Trucks have been backed up for kilometres and people left stranded at airports as countries around the world close their doors to Britain over fears around a new strain of COVID-19 in England.
A growing number of nations have halted air travel from Britain, while France banned British trucks for 48 hours from Sunday night so the more infectious variant could be assessed.
British Health Secretary Matt Hancock said the strain was “out of control” in London and south-east England, where a new Tier 4 level of lockdown was introduced on Saturday.
There were rising hopes that France would soon allow traffic to flow again, if truck drivers took coronavirus tests on arrival.
While the French ban does not prevent trucks heading for Britain, the move stoked worries about shortages at a time of year when Britain produces little of its own food and relies heavily on produce delivered from Europe by truck.
In a sign of the British government’s concern, Prime Minister Boris Johnson called a meeting of the national emergency committee.
About 10,000 trucks pass through Britain’s port of Dover every day, accounting for about 20 per cent of the country’s trade in goods.

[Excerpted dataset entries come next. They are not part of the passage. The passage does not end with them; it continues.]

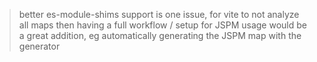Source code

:> better es-module-shims support is one issue, for vite to not analyze all maps 
  then having a full workflow / setup for JSPM usage would be a great addition, eg automatically generating the JSPM map with the generator

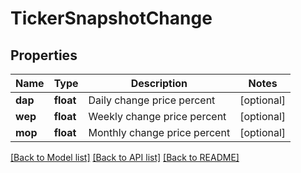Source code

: # TickerSnapshotChange

## Properties
Name | Type | Description | Notes
------------ | ------------- | ------------- | -------------
**dap** | **float** | Daily change price percent | [optional] 
**wep** | **float** | Weekly change price percent | [optional] 
**mop** | **float** | Monthly change price percent | [optional] 

[[Back to Model list]](../README.md#documentation-for-models) [[Back to API list]](../README.md#documentation-for-api-endpoints) [[Back to README]](../README.md)

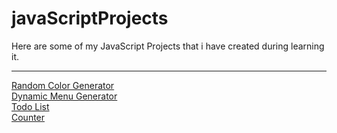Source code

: # javaScriptProjects
Here are some of my JavaScript Projects that i have created during learning it.
<hr>
<a href="./randomBackgroundColor">Random Color Generator</a>
<br>
<a href="./dynamicMenu">Dynamic Menu Generator</a>
<br>
<a href="./todoList">Todo List</a>
<br>
<a href="./counter">Counter</a>

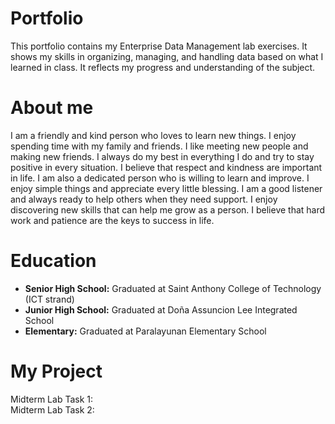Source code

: # Portfolio
This portfolio contains my Enterprise Data Management lab exercises. It shows my skills in organizing, managing, and handling data based on what I learned in class. It reflects my progress and understanding of the subject.

# About me
I am a friendly and kind person who loves to learn new things. I enjoy spending time with my family and friends. I like meeting new people and making new friends.
I always do my best in everything I do and try to stay positive in every situation. I believe that respect and kindness are important in life.
I am also a dedicated person who is willing to learn and improve. I enjoy simple things and appreciate every little blessing.
I am a good listener and always ready to help others when they need support. I enjoy discovering new skills that can help me grow as a person.
I believe that hard work and patience are the keys to success in life. 
# Education
- **Senior High School:** Graduated at Saint Anthony College of Technology (ICT strand)  
- **Junior High School:** Graduated at Doña Assuncion Lee Integrated School  
- **Elementary:** Graduated at Paralayunan Elementary School
# My Project
Midterm Lab Task 1:  
Midterm Lab Task 2:
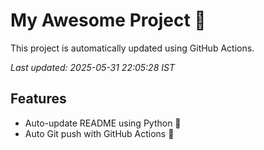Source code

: # My Awesome Project 🚀

This project is automatically updated using GitHub Actions.

_Last updated: 2025-05-31 22:05:28 IST_

## Features
- Auto-update README using Python 🐍
- Auto Git push with GitHub Actions 🤖
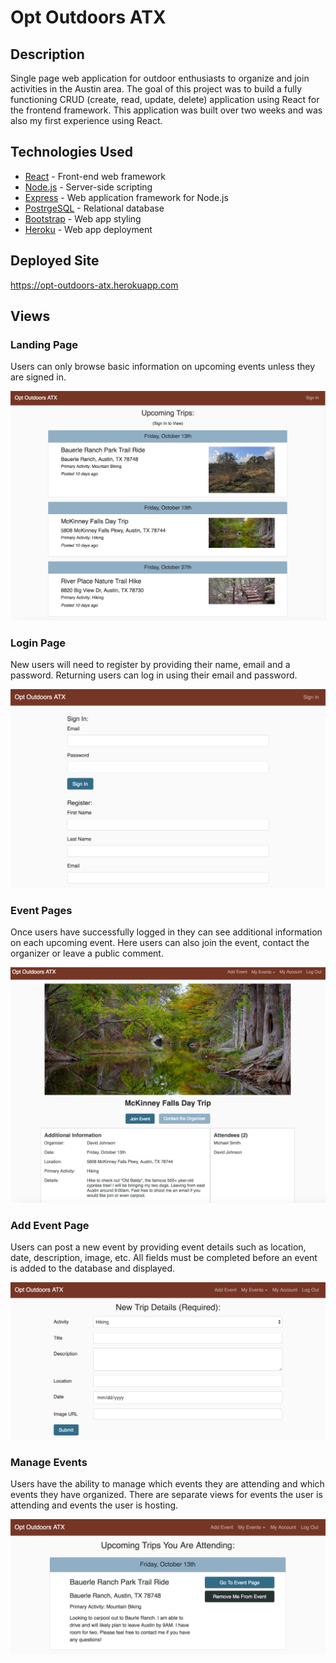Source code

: # Opt Outdoors ATX

## Description

Single page web application for outdoor enthusiasts to organize and join activities in the Austin area. The goal of this project was to build a fully functioning CRUD (create, read, update, delete) application using React for the frontend framework. This application was built over two weeks and was also my first experience using React.

## Technologies Used

* [React](https://reactjs.org/) - Front-end web framework
* [Node.js](https://nodejs.org/en/) - Server-side scripting
* [Express](https://expressjs.com/) - Web application framework for Node.js
* [PostrgeSQL](https://www.postgresql.org/) - Relational database
* [Bootstrap](http://getbootstrap.com/) - Web app styling
* [Heroku](https://www.heroku.com/) - Web app deployment

## Deployed Site

https://opt-outdoors-atx.herokuapp.com

## Views

### Landing Page

Users can only browse basic information on upcoming events unless they are signed in.

![Landing Page](./react-ui/src/images/public.png "Opt Outdoors ATX Landing Page")

### Login Page

New users will need to register by providing their name, email and a password. Returning users can log in using their email and password.

![Login Page](./react-ui/src/images/login.png "Opt Outdoors ATX Login Page")

### Event Pages

Once users have successfully logged in they can see additional information on each upcoming event. Here users can also join the event, contact the organizer or leave a public comment.

![Event Pages](./react-ui/src/images/event.png "Opt Outdoors ATX Event Pages")

### Add Event Page

Users can post a new event by providing event details such as location, date, description, image, etc. All fields must be completed before an event is added to the database and displayed.

![Add Event Page](./react-ui/src/images/add.png "Opt Outdoors ATX Add Event Page")

### Manage Events

Users have the ability to manage which events they are attending and which events they have organized. There are separate views for events the user is attending and events the user is hosting.

![Manage Events](./react-ui/src/images/attending.png "Opt Outdoors ATX Add Manage Events")
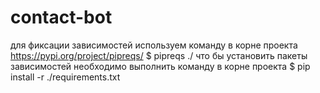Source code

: # contact-bot

для фиксации зависимостей используем команду в корне проекта
https://pypi.org/project/pipreqs/
$ pipreqs ./
что бы установить пакеты зависимостей необходимо выполнить команду в корне проекта
$ pip install -r ./requirements.txt
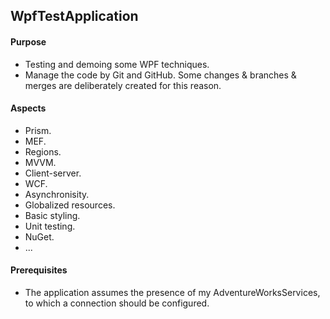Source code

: ## WpfTestApplication

#### Purpose
* Testing and demoing some WPF techniques.
* Manage the code by Git and GitHub. Some changes & branches & merges are deliberately created for this reason.

#### Aspects
* Prism.
* MEF.
* Regions.
* MVVM.
* Client-server.
* WCF.
* Asynchronisity.
* Globalized resources.
* Basic styling.
* Unit testing.
* NuGet.
* ...

#### Prerequisites
* The application assumes the presence of my AdventureWorksServices, to which a connection should be configured.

British Transport Secretary Grant Shapps said France’s ban was “slightly surprising” but insisted the British public would “for the most part” not notice any shortages.
Supermarket chain Sainsbury’s warned that some products, such as lettuce, cauliflower, broccoli and citrus fruits, could soon be in short supply if the crisis was not quickly resolved.
France’s Transport Minister Jean-Baptiste Djebbari indicated that a solution was coming.
In a tweet, he said that “in the coming hours, at a European level, we will put a solid health protocol in place so that the flow from the United Kingdom can resume”.
Canada, India, France, Germany, Italy, Spain and Poland were among the countries that halted flights from Britain.
In the US, New York governor Andrew Cuomo said he wanted a ban on flights from Britain to New York City.
Eurotunnel, the rail operator that carries passengers and freight between Britain and mainland Europe, has suspended services out of Britain.
The moves come days after Mr Johnson’s announced he was placing London and the south-east of England in a newly created tier of restrictions after scientific advisers warned that they had detected a new strain of the virus that might be more contagious.
Mr Johnson said early indications were that the variant was 70 per cent more transmissible and was driving the rapid spread of infections in the capital and surrounding areas.
The European Centre for Disease Prevention and Control said that while preliminary analysis suggested the new variant was “significantly more transmissible”, there was no indication that infections were more severe.
The Stockholm-based agency said a few cases of the variant had been reported by Iceland, Denmark and the Netherlands. It also cited news reports of cases in Belgium and Italy.
NSW chief health officer Kerry Chant confirmed on Monday that “a couple” of arrivals in Sydney also had the variant.